ReHear: Iterative Pseudo-Label Refinement for Semi-Supervised Speech Recognition via Audio Large Language Models
arXiv:2602.18721v1 Announce Type: new Abstract: Semi-supervised learning in automatic speech recognition (ASR) typically relies on pseudo-labeling, which often suffers from confirmation bias and error accumulation due to noisy supervision. To address this limitation, we propose ReHear, a framework for iterative pseudo-label refinement that integrates an instruction-tuned, audio-aware large language model (LLM) into the self-training loop. Unlike conventional text-based correctors, our approach conditions the LLM on both the ASR hypothesis and the source audio, allowing it to recover phonetically accurate transcripts even from severe recognition errors. These refined pseudo-labels serve as high-fidelity targets for fine-tuning the ASR model in an iterative cycle. Experimental results across diverse benchmarks demonstrate that ReHear effectively mitigates error propagation, consistently outperforming both supervised and pseudo-labeling baselines.
arXiv:2602.18721v1 Announce Type: new Abstract: Semi-supervised learning in automatic speech recognition (ASR) typically relies on pseudo-labeling, which often suffers from confirmation bias and error accumulation due to noisy supervision. To address this limitation, we propose ReHear, a framework for iterative pseudo-label refinement that integrates an instruction-tuned, audio-aware large language model (LLM) into the self-training loop. Unlike conventional text-based correctors, our approach conditions the LLM on both the ASR hypothesis and the source audio, allowing it to recover phonetically accurate transcripts even from severe recognition errors. These refined pseudo-labels serve as high-fidelity targets for fine-tuning the ASR model in an iterative cycle. Experimental results across diverse benchmarks demonstrate that ReHear effectively mitigates error propagation, consistently outperforming both supervised and pseudo-labeling baselines.
Executive Summary
The article introduces ReHear, a novel framework for iterative pseudo-label refinement in semi-supervised speech recognition. By integrating an instruction-tuned, audio-aware large language model (LLM) into the self-training loop, ReHear conditions the LLM on both the ASR hypothesis and the source audio, enabling the recovery of phonetically accurate transcripts from severe recognition errors. Experimental results across diverse benchmarks demonstrate ReHear's effectiveness in mitigating error propagation and outperforming both supervised and pseudo-labeling baselines. The proposed framework has the potential to revolutionize semi-supervised learning in automatic speech recognition, a crucial component of various applications, including voice assistants and speech-to-text systems. While the results are promising, further evaluation and refinement of ReHear are necessary to ensure its robustness and scalability.
Key Points
- ▸ ReHear integrates an instruction-tuned, audio-aware large language model (LLM) into the self-training loop.
- ▸ The LLM conditions on both the ASR hypothesis and the source audio, enabling phonetically accurate transcript recovery.
- ▸ Experimental results demonstrate ReHear's effectiveness in mitigating error propagation and outperforming baselines.
Merits
Strength in Mitigating Error Propagation
ReHear's iterative pseudo-label refinement effectively addresses the limitation of noisy supervision in semi-supervised learning, leading to improved accuracy and robustness in automatic speech recognition.
Flexibility and Scalability
The proposed framework allows for the integration of various instruction-tuned LLMs and ASR models, making it a flexible and scalable solution for semi-supervised learning applications.
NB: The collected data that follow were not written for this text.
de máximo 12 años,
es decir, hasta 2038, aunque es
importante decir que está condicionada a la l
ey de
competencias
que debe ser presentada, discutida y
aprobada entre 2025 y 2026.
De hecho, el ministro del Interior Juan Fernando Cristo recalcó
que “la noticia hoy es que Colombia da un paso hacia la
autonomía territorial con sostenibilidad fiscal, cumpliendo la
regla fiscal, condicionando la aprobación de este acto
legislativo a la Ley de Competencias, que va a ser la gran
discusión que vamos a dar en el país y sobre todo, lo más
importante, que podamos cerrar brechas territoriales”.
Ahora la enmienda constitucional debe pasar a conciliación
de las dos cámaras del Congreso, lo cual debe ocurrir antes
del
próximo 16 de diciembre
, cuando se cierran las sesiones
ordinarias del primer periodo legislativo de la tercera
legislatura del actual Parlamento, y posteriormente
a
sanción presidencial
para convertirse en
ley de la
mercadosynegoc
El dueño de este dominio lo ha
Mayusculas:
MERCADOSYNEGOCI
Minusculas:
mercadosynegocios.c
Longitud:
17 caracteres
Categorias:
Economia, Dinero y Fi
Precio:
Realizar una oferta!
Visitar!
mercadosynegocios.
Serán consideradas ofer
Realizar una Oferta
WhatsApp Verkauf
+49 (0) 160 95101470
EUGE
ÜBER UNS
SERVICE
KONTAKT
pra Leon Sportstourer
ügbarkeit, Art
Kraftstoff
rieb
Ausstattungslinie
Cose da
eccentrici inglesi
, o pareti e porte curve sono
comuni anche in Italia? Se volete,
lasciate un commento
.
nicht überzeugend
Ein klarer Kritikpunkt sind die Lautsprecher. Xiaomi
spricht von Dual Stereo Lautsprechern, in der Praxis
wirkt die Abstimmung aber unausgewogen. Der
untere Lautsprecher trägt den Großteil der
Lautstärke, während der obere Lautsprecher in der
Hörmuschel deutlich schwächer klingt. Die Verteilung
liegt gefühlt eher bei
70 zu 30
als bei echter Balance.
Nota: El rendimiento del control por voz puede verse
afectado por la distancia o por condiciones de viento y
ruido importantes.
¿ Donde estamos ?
Potential for Real-World Applications
ReHear's effectiveness in improving speech recognition accuracy has significant implications for real-world applications, including voice assistants, speech-to-text systems, and human-computer interfaces.
Demerits
Limited Evaluation on Adversarial Cases
The article does not provide a comprehensive evaluation of ReHear's performance in adversarial cases, such as noisy or degraded audio inputs, which may limit its robustness in practical applications.
Dependence on High-Quality Audio
The proposed framework relies on the availability of high-quality audio data, which may not be feasible in all scenarios, particularly in resource-constrained environments.
Potential Overfitting to Training Data
The iterative refinement process may lead to overfitting to the training data, particularly if the LLM is not properly regularized or if the training data is biased.
Expert Commentary
The proposed framework represents a significant advancement in semi-supervised learning for automatic speech recognition. By leveraging the strengths of large language models and audio-aware conditioning, ReHear has the potential to revolutionize the field. However, further evaluation and refinement are necessary to ensure its robustness and scalability. Additionally, the article raises important questions regarding the potential overfitting to training data and the dependence on high-quality audio. These limitations highlight the need for continued research and development in this area.
Recommendations
- ✓ Further evaluation of ReHear in various scenarios, including adversarial cases and resource-constrained environments.
- ✓ Investigation of regularization techniques and data augmentation methods to mitigate overfitting and improve robustness.
- ✓ Exploration of the potential applications of ReHear in other domains, such as natural language processing and computer vision.